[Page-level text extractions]
○ ○ ○ ○ ○

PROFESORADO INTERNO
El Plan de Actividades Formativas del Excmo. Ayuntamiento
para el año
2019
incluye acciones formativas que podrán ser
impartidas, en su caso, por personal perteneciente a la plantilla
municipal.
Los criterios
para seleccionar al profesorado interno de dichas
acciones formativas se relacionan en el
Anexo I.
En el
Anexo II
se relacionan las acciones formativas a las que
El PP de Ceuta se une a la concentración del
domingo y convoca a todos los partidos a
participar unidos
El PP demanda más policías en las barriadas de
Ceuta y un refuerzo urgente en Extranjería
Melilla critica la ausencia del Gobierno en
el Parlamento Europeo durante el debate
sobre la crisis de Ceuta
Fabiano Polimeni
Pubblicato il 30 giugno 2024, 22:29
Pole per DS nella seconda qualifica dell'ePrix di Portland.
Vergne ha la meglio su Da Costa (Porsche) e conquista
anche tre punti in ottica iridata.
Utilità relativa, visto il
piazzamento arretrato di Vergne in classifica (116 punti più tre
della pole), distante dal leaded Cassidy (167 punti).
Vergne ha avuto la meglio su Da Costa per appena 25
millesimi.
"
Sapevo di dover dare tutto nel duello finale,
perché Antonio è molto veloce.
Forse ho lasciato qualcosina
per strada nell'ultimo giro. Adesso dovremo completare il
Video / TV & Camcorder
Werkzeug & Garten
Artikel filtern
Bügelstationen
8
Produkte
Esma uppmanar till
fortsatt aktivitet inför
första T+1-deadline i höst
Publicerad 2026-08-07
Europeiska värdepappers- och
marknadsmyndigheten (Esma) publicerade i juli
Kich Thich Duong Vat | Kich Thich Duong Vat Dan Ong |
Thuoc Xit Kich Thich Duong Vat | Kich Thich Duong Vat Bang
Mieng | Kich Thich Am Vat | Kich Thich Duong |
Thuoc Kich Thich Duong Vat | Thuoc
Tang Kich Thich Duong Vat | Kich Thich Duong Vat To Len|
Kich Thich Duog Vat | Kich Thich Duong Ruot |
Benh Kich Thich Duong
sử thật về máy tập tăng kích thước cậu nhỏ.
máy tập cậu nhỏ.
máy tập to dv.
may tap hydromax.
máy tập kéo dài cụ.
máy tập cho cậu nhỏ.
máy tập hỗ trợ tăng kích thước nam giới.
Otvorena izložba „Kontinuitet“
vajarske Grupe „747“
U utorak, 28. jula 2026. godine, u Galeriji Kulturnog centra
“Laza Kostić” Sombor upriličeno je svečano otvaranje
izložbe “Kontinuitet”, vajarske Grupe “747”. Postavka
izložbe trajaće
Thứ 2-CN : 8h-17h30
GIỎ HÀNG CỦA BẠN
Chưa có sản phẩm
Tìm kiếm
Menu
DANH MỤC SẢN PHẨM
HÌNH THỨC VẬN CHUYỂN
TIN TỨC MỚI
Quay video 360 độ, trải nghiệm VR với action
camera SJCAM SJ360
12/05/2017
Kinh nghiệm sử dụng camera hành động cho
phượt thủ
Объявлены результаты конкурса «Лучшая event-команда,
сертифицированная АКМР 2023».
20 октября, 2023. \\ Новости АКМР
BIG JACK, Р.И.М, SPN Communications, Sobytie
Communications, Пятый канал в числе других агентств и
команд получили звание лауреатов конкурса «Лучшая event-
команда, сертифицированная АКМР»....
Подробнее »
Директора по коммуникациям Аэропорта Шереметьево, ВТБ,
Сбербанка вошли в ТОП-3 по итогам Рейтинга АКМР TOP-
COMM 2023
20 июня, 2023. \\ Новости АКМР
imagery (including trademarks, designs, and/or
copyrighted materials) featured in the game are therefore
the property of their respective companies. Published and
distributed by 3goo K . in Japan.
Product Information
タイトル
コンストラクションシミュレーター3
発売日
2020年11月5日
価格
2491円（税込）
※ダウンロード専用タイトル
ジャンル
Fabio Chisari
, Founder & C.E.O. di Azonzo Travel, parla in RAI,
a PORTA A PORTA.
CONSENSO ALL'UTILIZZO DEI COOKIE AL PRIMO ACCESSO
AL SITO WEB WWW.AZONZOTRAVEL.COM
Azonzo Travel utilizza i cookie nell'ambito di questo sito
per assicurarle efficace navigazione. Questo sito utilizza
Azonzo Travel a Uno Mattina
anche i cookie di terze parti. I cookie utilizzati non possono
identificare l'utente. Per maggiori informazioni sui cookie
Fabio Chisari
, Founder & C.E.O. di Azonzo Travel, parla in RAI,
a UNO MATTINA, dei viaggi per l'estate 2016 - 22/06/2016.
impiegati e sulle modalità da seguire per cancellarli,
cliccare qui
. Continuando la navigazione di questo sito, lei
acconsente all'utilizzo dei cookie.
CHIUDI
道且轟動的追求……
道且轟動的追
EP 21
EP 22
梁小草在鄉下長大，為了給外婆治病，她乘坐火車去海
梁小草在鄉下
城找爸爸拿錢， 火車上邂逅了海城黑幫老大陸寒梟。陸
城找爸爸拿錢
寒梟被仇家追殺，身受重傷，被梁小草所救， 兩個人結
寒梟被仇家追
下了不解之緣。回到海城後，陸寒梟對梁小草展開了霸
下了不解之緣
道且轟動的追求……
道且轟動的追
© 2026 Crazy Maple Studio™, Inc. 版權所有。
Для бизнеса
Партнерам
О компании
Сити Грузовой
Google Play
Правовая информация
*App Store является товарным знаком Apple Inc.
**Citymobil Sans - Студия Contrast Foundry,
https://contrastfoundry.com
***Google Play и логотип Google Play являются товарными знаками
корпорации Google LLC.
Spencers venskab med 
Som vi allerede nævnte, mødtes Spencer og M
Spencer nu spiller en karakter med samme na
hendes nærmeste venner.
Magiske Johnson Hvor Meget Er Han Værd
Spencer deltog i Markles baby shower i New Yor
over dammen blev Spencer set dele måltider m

○ ○ ○ ○ ○

_ACTIVITY_
Return the entries above, every line intact.

_RESPONSE TO THE EXERCISE_
PROFESORADO INTERNO
El Plan de Actividades Formativas del Excmo. Ayuntamiento
para el año
2019
incluye acciones formativas que podrán ser
impartidas, en su caso, por personal perteneciente a la plantilla
municipal.
Los criterios
para seleccionar al profesorado interno de dichas
acciones formativas se relacionan en el
Anexo I.
En el
Anexo II
se relacionan las acciones formativas a las que
El PP de Ceuta se une a la concentración del
domingo y convoca a todos los partidos a
participar unidos
El PP demanda más policías en las barriadas de
Ceuta y un refuerzo urgente en Extranjería
Melilla critica la ausencia del Gobierno en
el Parlamento Europeo durante el debate
sobre la crisis de Ceuta
Fabiano Polimeni
Pubblicato il 30 giugno 2024, 22:29
Pole per DS nella seconda qualifica dell'ePrix di Portland.
Vergne ha la meglio su Da Costa (Porsche) e conquista
anche tre punti in ottica iridata.
Utilità relativa, visto il
piazzamento arretrato di Vergne in classifica (116 punti più tre
della pole), distante dal leaded Cassidy (167 punti).
Vergne ha avuto la meglio su Da Costa per appena 25
millesimi.
"
Sapevo di dover dare tutto nel duello finale,
perché Antonio è molto veloce.
Forse ho lasciato qualcosina
per strada nell'ultimo giro. Adesso dovremo completare il
Video / TV & Camcorder
Werkzeug & Garten
Artikel filtern
Bügelstationen
8
Produkte
Esma uppmanar till
fortsatt aktivitet inför
första T+1-deadline i höst
Publicerad 2026-08-07
Europeiska värdepappers- och
marknadsmyndigheten (Esma) publicerade i juli
Kich Thich Duong Vat | Kich Thich Duong Vat Dan Ong |
Thuoc Xit Kich Thich Duong Vat | Kich Thich Duong Vat Bang
Mieng | Kich Thich Am Vat | Kich Thich Duong |
Thuoc Kich Thich Duong Vat | Thuoc
Tang Kich Thich Duong Vat | Kich Thich Duong Vat To Len|
Kich Thich Duog Vat | Kich Thich Duong Ruot |
Benh Kich Thich Duong
sử thật về máy tập tăng kích thước cậu nhỏ.
máy tập cậu nhỏ.
máy tập to dv.
may tap hydromax.
máy tập kéo dài cụ.
máy tập cho cậu nhỏ.
máy tập hỗ trợ tăng kích thước nam giới.
Otvorena izložba „Kontinuitet“
vajarske Grupe „747“
U utorak, 28. jula 2026. godine, u Galeriji Kulturnog centra
“Laza Kostić” Sombor upriličeno je svečano otvaranje
izložbe “Kontinuitet”, vajarske Grupe “747”. Postavka
izložbe trajaće
Thứ 2-CN : 8h-17h30
GIỎ HÀNG CỦA BẠN
Chưa có sản phẩm
Tìm kiếm
Menu
DANH MỤC SẢN PHẨM
HÌNH THỨC VẬN CHUYỂN
TIN TỨC MỚI
Quay video 360 độ, trải nghiệm VR với action
camera SJCAM SJ360
12/05/2017
Kinh nghiệm sử dụng camera hành động cho
phượt thủ
Объявлены результаты конкурса «Лучшая event-команда,
сертифицированная АКМР 2023».
20 октября, 2023. \\ Новости АКМР
BIG JACK, Р.И.М, SPN Communications, Sobytie
Communications, Пятый канал в числе других агентств и
команд получили звание лауреатов конкурса «Лучшая event-
команда, сертифицированная АКМР»....
Подробнее »
Директора по коммуникациям Аэропорта Шереметьево, ВТБ,
Сбербанка вошли в ТОП-3 по итогам Рейтинга АКМР TOP-
COMM 2023
20 июня, 2023. \\ Новости АКМР
imagery (including trademarks, designs, and/or
copyrighted materials) featured in the game are therefore
the property of their respective companies. Published and
distributed by 3goo K . in Japan.
Product Information
タイトル
コンストラクションシミュレーター3
発売日
2020年11月5日
価格
2491円（税込）
※ダウンロード専用タイトル
ジャンル
Fabio Chisari
, Founder & C.E.O. di Azonzo Travel, parla in RAI,
a PORTA A PORTA.
CONSENSO ALL'UTILIZZO DEI COOKIE AL PRIMO ACCESSO
AL SITO WEB WWW.AZONZOTRAVEL.COM
Azonzo Travel utilizza i cookie nell'ambito di questo sito
per assicurarle efficace navigazione. Questo sito utilizza
Azonzo Travel a Uno Mattina
anche i cookie di terze parti. I cookie utilizzati non possono
identificare l'utente. Per maggiori informazioni sui cookie
Fabio Chisari
, Founder & C.E.O. di Azonzo Travel, parla in RAI,
a UNO MATTINA, dei viaggi per l'estate 2016 - 22/06/2016.
impiegati e sulle modalità da seguire per cancellarli,
cliccare qui
. Continuando la navigazione di questo sito, lei
acconsente all'utilizzo dei cookie.
CHIUDI
道且轟動的追求……
道且轟動的追
EP 21
EP 22
梁小草在鄉下長大，為了給外婆治病，她乘坐火車去海
梁小草在鄉下
城找爸爸拿錢， 火車上邂逅了海城黑幫老大陸寒梟。陸
城找爸爸拿錢
寒梟被仇家追殺，身受重傷，被梁小草所救， 兩個人結
寒梟被仇家追
下了不解之緣。回到海城後，陸寒梟對梁小草展開了霸
下了不解之緣
道且轟動的追求……
道且轟動的追
© 2026 Crazy Maple Studio™, Inc. 版權所有。
Для бизнеса
Партнерам
О компании
Сити Грузовой
Google Play
Правовая информация
*App Store является товарным знаком Apple Inc.
**Citymobil Sans - Студия Contrast Foundry,
https://contrastfoundry.com
***Google Play и логотип Google Play являются товарными знаками
корпорации Google LLC.
Spencers venskab med 
Som vi allerede nævnte, mødtes Spencer og M
Spencer nu spiller en karakter med samme na
hendes nærmeste venner.
Magiske Johnson Hvor Meget Er Han Værd
Spencer deltog i Markles baby shower i New Yor
over dammen blev Spencer set dele måltider m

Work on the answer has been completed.